# Graph identifiability
In the space of causal graphs, what are the sizes of the sets of graphs with various identifiability properties?
* Define a query Q(X,Y) as "is P(Y|do(X)) identifiable"
* How many queries are there? How many are identifiable? How many are identifiable via the backdoor criterion.
* Define a mixed graph as one in which each link between a set of vertices $\{a,b\}$ may be absent, $a\rightarrow b$ or $a\leftarrow b$ with an optional undirected link in each case.
* Initially definet the space of causal graphs as the set of mixed graphs. A later question is how the (infinte) space over latent graphs maps to this set.
* Initially asssume our queries are of the form P(Y|do(X)) where X and Y are single variables
* Some changes to the way we define the space may not effect the relative size of the sets
* Having answered the question, how many identifiable queries of each type there are - we could extend to ask about how stable they are. There are 2 kinds of stability - how does the answer to the query change if we add additional links not in the model & how robust is the answer to finite sample noise. 

## How many graphs are there?
 In a mixed graph as defined above, there are 6 possible options between each pair of vertices. With $n$ vertices, there are $\frac{n(n-1)}{2}$ sets of vertices and thus $6^{n(n-1)/2}$ possible graphs.
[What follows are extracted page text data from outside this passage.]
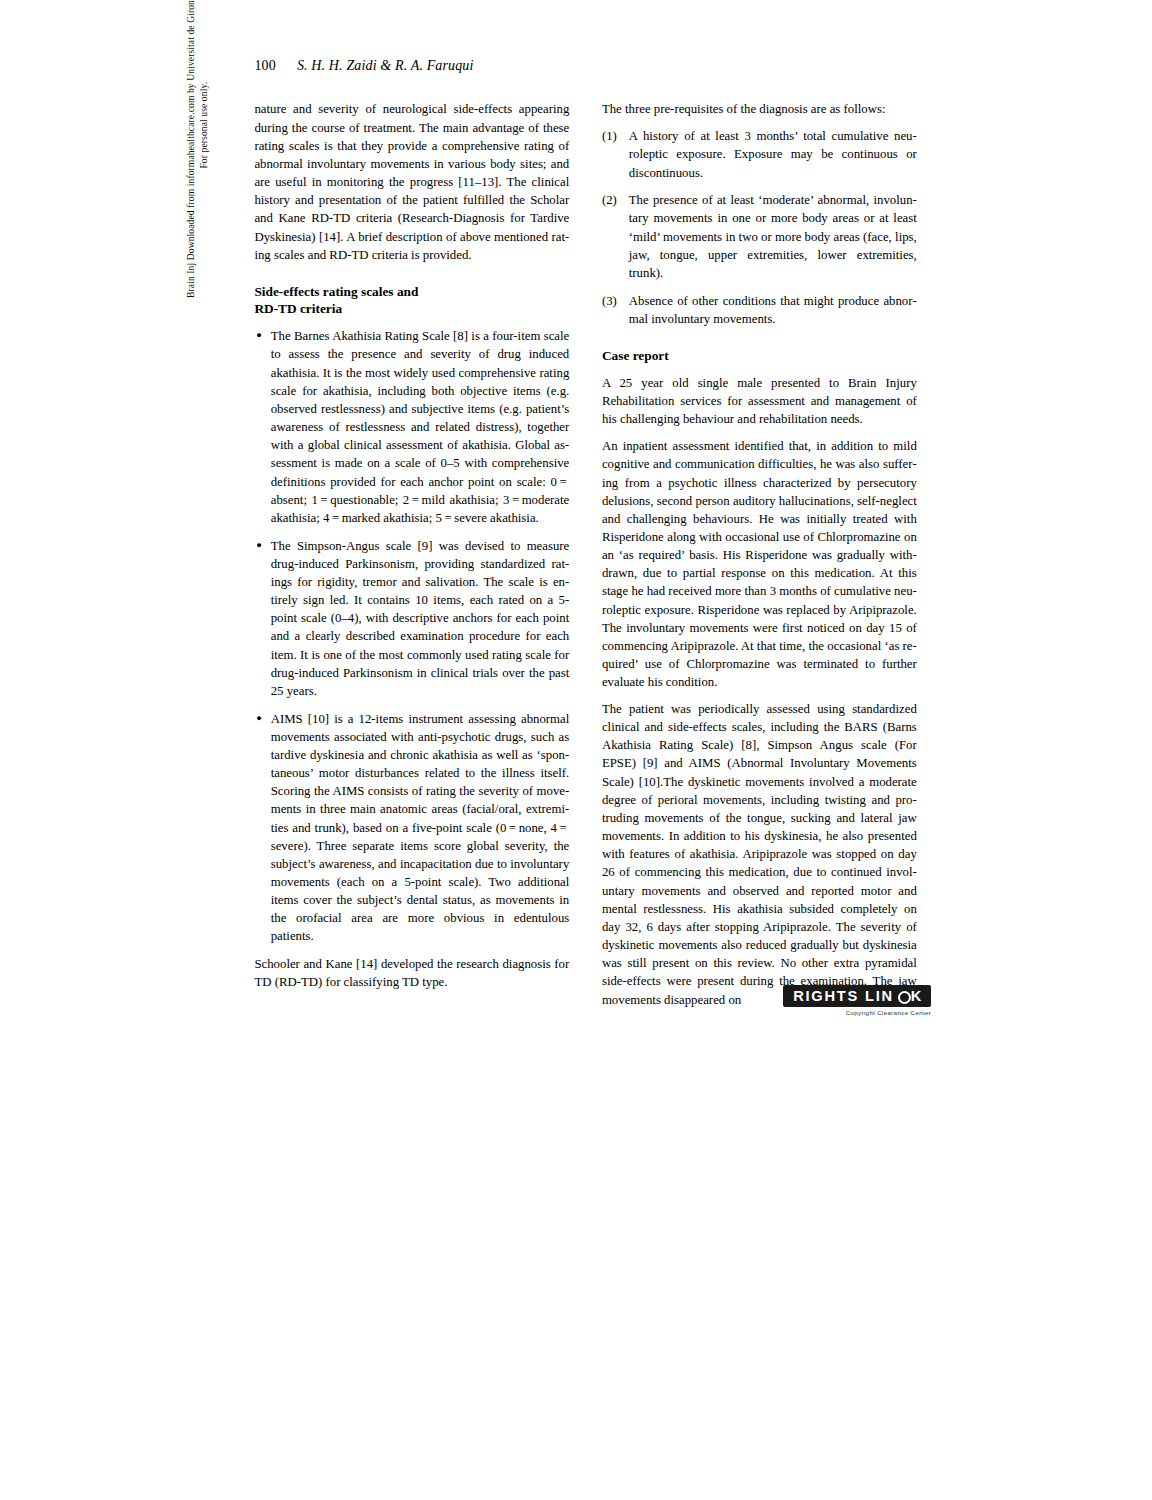Brain Inj Downloaded from informahealthcare.com by Universitat de Girona on 12/15/14 For personal use only.
100 S. H. H. Zaidi & R. A. Faruqui
nature and severity of neurological side-effects appearing during the course of treatment. The main advantage of these rating scales is that they provide a comprehensive rating of abnormal involuntary movements in various body sites; and are useful in monitoring the progress [11–13]. The clinical history and presentation of the patient fulfilled the Scholar and Kane RD-TD criteria (Research-Diagnosis for Tardive Dyskinesia) [14]. A brief description of above mentioned rating scales and RD-TD criteria is provided.
Side-effects rating scales and
RD-TD criteria
The Barnes Akathisia Rating Scale [8] is a four-item scale to assess the presence and severity of drug induced akathisia. It is the most widely used comprehensive rating scale for akathisia, including both objective items (e.g. observed restlessness) and subjective items (e.g. patient’s awareness of restlessness and related distress), together with a global clinical assessment of akathisia. Global assessment is made on a scale of 0–5 with comprehensive definitions provided for each anchor point on scale: 0 = absent; 1 = questionable; 2 = mild akathisia; 3 = moderate akathisia; 4 = marked akathisia; 5 = severe akathisia.
The Simpson-Angus scale [9] was devised to measure drug-induced Parkinsonism, providing standardized ratings for rigidity, tremor and salivation. The scale is entirely sign led. It contains 10 items, each rated on a 5-point scale (0–4), with descriptive anchors for each point and a clearly described examination procedure for each item. It is one of the most commonly used rating scale for drug-induced Parkinsonism in clinical trials over the past 25 years.
AIMS [10] is a 12-items instrument assessing abnormal movements associated with anti-psychotic drugs, such as tardive dyskinesia and chronic akathisia as well as ‘spontaneous’ motor disturbances related to the illness itself. Scoring the AIMS consists of rating the severity of movements in three main anatomic areas (facial/oral, extremities and trunk), based on a five-point scale (0 = none, 4 = severe). Three separate items score global severity, the subject’s awareness, and incapacitation due to involuntary movements (each on a 5-point scale). Two additional items cover the subject’s dental status, as movements in the orofacial area are more obvious in edentulous patients.
Schooler and Kane [14] developed the research diagnosis for TD (RD-TD) for classifying TD type.
The three pre-requisites of the diagnosis are as follows:
A history of at least 3 months’ total cumulative neuroleptic exposure. Exposure may be continuous or discontinuous.
The presence of at least ‘moderate’ abnormal, involuntary movements in one or more body areas or at least ‘mild’ movements in two or more body areas (face, lips, jaw, tongue, upper extremities, lower extremities, trunk).
Absence of other conditions that might produce abnormal involuntary movements.
Case report
A 25 year old single male presented to Brain Injury Rehabilitation services for assessment and management of his challenging behaviour and rehabilitation needs.
An inpatient assessment identified that, in addition to mild cognitive and communication difficulties, he was also suffering from a psychotic illness characterized by persecutory delusions, second person auditory hallucinations, self-neglect and challenging behaviours. He was initially treated with Risperidone along with occasional use of Chlorpromazine on an ‘as required’ basis. His Risperidone was gradually withdrawn, due to partial response on this medication. At this stage he had received more than 3 months of cumulative neuroleptic exposure. Risperidone was replaced by Aripiprazole. The involuntary movements were first noticed on day 15 of commencing Aripiprazole. At that time, the occasional ‘as required’ use of Chlorpromazine was terminated to further evaluate his condition.
The patient was periodically assessed using standardized clinical and side-effects scales, including the BARS (Barns Akathisia Rating Scale) [8], Simpson Angus scale (For EPSE) [9] and AIMS (Abnormal Involuntary Movements Scale) [10].The dyskinetic movements involved a moderate degree of perioral movements, including twisting and protruding movements of the tongue, sucking and lateral jaw movements. In addition to his dyskinesia, he also presented with features of akathisia. Aripiprazole was stopped on day 26 of commencing this medication, due to continued involuntary movements and observed and reported motor and mental restlessness. His akathisia subsided completely on day 32, 6 days after stopping Aripiprazole. The severity of dyskinetic movements also reduced gradually but dyskinesia was still present on this review. No other extra pyramidal side-effects were present during the examination. The jaw movements disappeared on
RIGHTS LIN K
Copyright Clearance Center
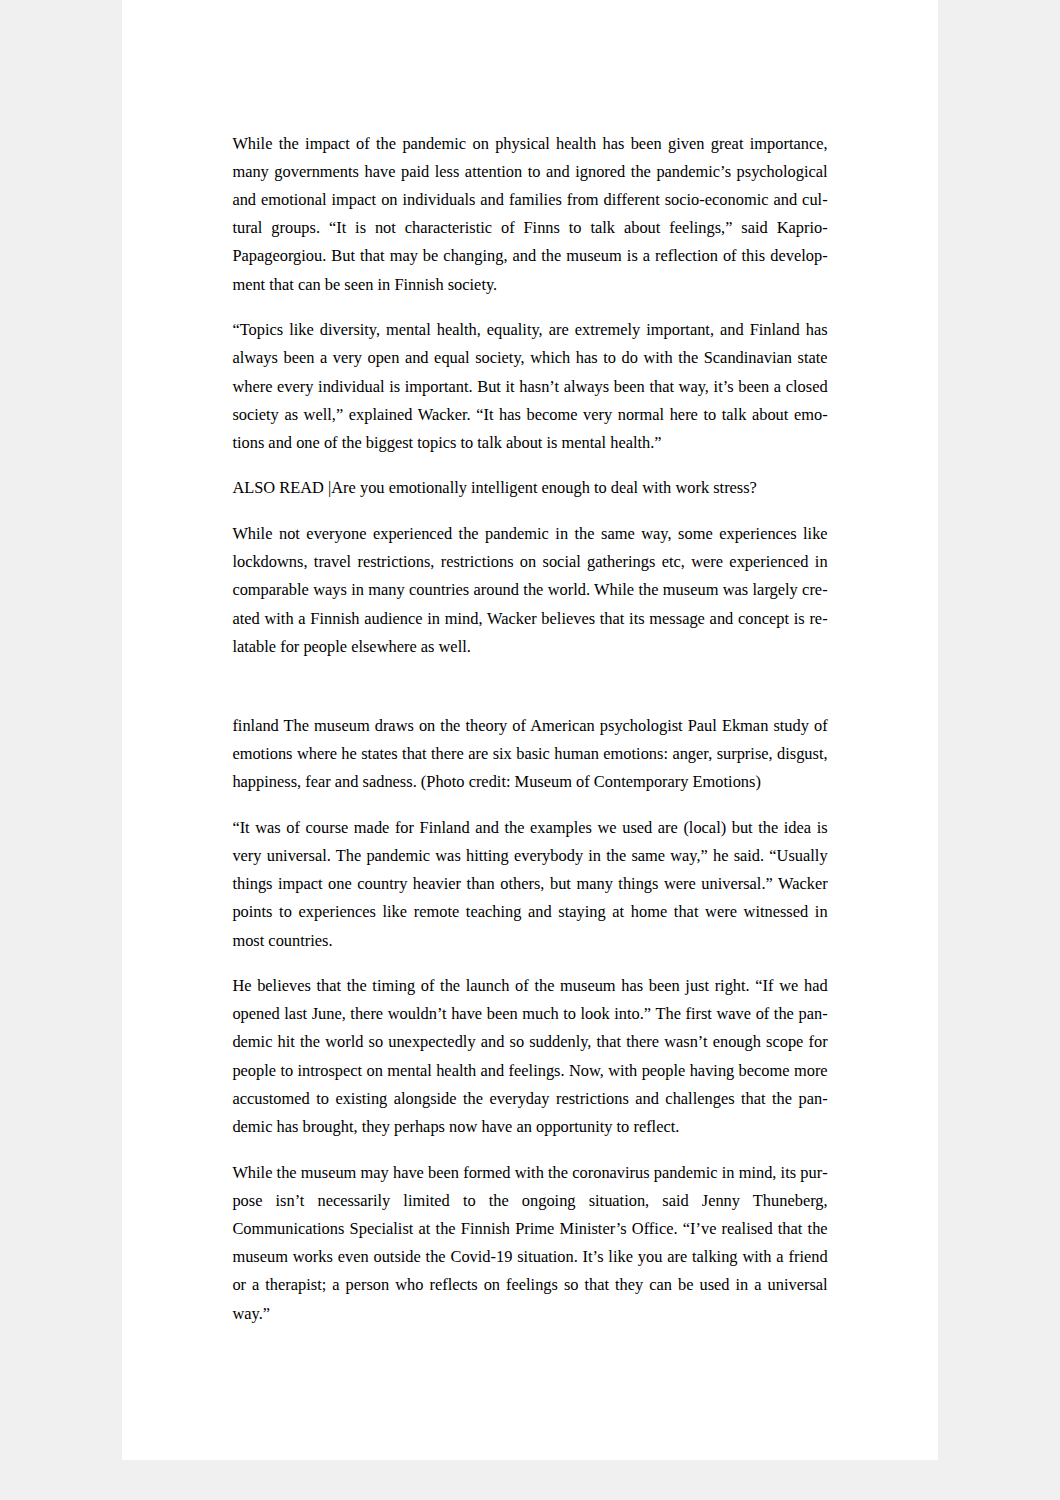While the impact of the pandemic on physical health has been given great importance, many governments have paid less attention to and ignored the pandemic’s psychological and emotional impact on individuals and families from different socio-economic and cultural groups. “It is not characteristic of Finns to talk about feelings,” said Kaprio-Papageorgiou. But that may be changing, and the museum is a reflection of this development that can be seen in Finnish society.
“Topics like diversity, mental health, equality, are extremely important, and Finland has always been a very open and equal society, which has to do with the Scandinavian state where every individual is important. But it hasn’t always been that way, it’s been a closed society as well,” explained Wacker. “It has become very normal here to talk about emotions and one of the biggest topics to talk about is mental health.”
ALSO READ |Are you emotionally intelligent enough to deal with work stress?
While not everyone experienced the pandemic in the same way, some experiences like lockdowns, travel restrictions, restrictions on social gatherings etc, were experienced in comparable ways in many countries around the world. While the museum was largely created with a Finnish audience in mind, Wacker believes that its message and concept is relatable for people elsewhere as well.
finland The museum draws on the theory of American psychologist Paul Ekman study of emotions where he states that there are six basic human emotions: anger, surprise, disgust, happiness, fear and sadness. (Photo credit: Museum of Contemporary Emotions)
“It was of course made for Finland and the examples we used are (local) but the idea is very universal. The pandemic was hitting everybody in the same way,” he said. “Usually things impact one country heavier than others, but many things were universal.” Wacker points to experiences like remote teaching and staying at home that were witnessed in most countries.
He believes that the timing of the launch of the museum has been just right. “If we had opened last June, there wouldn’t have been much to look into.” The first wave of the pandemic hit the world so unexpectedly and so suddenly, that there wasn’t enough scope for people to introspect on mental health and feelings. Now, with people having become more accustomed to existing alongside the everyday restrictions and challenges that the pandemic has brought, they perhaps now have an opportunity to reflect.
While the museum may have been formed with the coronavirus pandemic in mind, its purpose isn’t necessarily limited to the ongoing situation, said Jenny Thuneberg, Communications Specialist at the Finnish Prime Minister’s Office. “I’ve realised that the museum works even outside the Covid-19 situation. It’s like you are talking with a friend or a therapist; a person who reflects on feelings so that they can be used in a universal way.”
This counts all possible labelings and does not account for the fact that some of these graphs will be cyclic.

In [8]:
for n in range(2,11):
    print(n,int(6**(n*(n-1)/2)))

2 6
3 216
4 46656
5 60466176
6 470184984576
7 21936950640377856
8 6140942214464815497216
9 10314424798490536576964100096
10 103945637534048873019125219054321664


## What properties do our identifiability quries have to avoid brute force
* Q(X,Y) is only defined for acyclic graphs
* If X and Y are single variables, then Q(X,Y) is invarient to all graph lablings except for X and Y.
* If Q(X,Y) = 0 in graph G, then it is also 0 for all supergraphs
* If X is a decendent of Y in G, then Q(X,Y) = 1 in G and all supergraphs. (Because X must be an ancestor of Y to have a causal effect and X cannot be both an ancestor and a decendent without the existance of cycles.
* The algorithm to compute Q(X,Y) involves decomosition (into C-components)

I could use nauty to generate graph isomorphisms (for simple or directed graphs) up to around 10 nodes.